- STATED TASK
In the piece below about baking cookies in a car, print everything from "If you live" down to "on the ground.", word for word.

- QUOTED TEXT
● ● ●

Baking Cookies Inside a Car


Photo: Charlotte Dewey/National Weather Service

If you live in the Western half of the United States, then you don't need me to tell you that it's been hot lately. When the latest hit wave brought triple-digit, "oven-like" temperatures to Phoenix, Arizona, meteorologist Charlotte Dewey took that as an opportunity to bake cookies ... inside her van:

Dewey and a fellow forecaster hunted down cookie pans, tin foil and a roll of store-bought chocolate chip cookie dough. On Saturday the desert city hit 119, breaking an all-time record for the day. 

They decided to put the cookies in the windshield of a white 2008 Dodge van, the weather service station’s government-issued vehicle, chosen for its non-tinted windows. A second cookie pan was placed outside the car on the ground.

The forecasters didn’t have a thermometer. But one local news station taking heat measurements recorded car temperatures of 200 degrees, Dewey said.

● ● ●

- SUPPLIED INFORMATION
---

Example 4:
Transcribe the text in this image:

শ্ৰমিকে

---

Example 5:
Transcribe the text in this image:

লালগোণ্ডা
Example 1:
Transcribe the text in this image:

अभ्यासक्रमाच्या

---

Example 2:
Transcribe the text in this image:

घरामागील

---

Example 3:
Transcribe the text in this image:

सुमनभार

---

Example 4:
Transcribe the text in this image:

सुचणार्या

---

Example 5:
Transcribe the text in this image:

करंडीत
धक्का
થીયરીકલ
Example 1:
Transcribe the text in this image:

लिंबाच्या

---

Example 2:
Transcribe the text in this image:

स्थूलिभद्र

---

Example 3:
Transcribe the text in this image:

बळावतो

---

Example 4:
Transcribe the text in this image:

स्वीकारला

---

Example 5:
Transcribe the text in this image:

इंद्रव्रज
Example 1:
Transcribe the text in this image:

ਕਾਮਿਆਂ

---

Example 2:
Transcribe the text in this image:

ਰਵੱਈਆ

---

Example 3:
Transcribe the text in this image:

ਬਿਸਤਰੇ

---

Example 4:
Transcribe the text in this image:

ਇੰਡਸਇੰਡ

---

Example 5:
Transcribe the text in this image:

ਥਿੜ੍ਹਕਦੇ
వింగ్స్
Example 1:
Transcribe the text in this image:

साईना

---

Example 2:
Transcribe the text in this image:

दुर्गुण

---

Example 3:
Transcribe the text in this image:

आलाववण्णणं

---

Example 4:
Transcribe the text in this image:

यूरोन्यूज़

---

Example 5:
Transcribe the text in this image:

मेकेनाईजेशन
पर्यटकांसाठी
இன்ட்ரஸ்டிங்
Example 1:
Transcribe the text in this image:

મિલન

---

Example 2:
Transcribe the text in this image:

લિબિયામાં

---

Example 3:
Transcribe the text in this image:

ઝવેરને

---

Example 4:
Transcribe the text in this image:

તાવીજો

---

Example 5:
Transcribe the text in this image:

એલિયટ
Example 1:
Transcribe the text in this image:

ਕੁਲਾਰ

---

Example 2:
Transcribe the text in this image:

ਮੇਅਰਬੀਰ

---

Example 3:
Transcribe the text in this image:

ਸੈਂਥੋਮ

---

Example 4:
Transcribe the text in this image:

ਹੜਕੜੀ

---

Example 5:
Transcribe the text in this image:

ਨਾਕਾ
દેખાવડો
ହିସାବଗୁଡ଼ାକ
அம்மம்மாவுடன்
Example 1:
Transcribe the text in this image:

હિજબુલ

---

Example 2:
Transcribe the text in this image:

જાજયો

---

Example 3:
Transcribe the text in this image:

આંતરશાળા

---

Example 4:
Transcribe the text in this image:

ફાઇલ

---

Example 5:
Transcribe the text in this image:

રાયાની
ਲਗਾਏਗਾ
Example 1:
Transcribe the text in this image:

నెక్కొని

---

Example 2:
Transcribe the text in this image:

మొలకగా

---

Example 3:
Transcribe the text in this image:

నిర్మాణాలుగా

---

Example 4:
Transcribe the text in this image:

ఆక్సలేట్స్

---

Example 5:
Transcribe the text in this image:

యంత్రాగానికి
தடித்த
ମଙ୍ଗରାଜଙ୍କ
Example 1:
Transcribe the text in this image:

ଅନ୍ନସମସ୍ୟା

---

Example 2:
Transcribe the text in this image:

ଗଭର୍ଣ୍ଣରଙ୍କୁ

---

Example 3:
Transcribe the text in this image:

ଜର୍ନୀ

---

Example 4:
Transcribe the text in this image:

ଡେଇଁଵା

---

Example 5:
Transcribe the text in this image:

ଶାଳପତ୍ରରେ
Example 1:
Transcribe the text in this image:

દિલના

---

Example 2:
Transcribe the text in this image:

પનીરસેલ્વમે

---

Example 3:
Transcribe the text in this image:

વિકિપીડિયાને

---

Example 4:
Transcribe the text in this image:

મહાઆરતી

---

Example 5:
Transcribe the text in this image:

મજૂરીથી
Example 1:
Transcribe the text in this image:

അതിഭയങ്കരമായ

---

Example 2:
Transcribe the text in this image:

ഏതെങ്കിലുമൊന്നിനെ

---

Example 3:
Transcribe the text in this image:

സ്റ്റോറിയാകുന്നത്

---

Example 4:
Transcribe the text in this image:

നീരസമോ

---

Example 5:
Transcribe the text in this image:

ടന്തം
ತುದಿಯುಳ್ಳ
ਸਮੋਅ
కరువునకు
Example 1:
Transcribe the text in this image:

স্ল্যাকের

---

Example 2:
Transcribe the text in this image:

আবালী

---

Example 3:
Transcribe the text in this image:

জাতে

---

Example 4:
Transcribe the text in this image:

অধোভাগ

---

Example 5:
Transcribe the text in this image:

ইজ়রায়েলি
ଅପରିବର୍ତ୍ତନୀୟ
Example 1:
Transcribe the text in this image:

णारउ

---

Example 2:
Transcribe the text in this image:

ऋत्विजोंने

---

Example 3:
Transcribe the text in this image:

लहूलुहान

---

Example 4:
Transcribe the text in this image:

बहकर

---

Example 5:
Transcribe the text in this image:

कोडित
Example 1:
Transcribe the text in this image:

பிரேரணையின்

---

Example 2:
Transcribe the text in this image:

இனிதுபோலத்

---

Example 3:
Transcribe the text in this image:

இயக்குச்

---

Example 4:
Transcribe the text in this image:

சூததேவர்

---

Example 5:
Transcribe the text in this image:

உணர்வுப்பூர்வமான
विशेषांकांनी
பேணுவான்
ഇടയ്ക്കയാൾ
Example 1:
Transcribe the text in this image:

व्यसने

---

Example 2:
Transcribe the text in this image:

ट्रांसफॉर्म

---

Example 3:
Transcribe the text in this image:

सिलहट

● ● ●

- SOLUTION TO THIS PROBLEM
If you live in the Western half of the United States, then you don't need me to tell you that it's been hot lately. When the latest hit wave brought triple-digit, "oven-like" temperatures to Phoenix, Arizona, meteorologist Charlotte Dewey took that as an opportunity to bake cookies ... inside her van:

Dewey and a fellow forecaster hunted down cookie pans, tin foil and a roll of store-bought chocolate chip cookie dough. On Saturday the desert city hit 119, breaking an all-time record for the day. 

They decided to put the cookies in the windshield of a white 2008 Dodge van, the weather service station’s government-issued vehicle, chosen for its non-tinted windows. A second cookie pan was placed outside the car on the ground.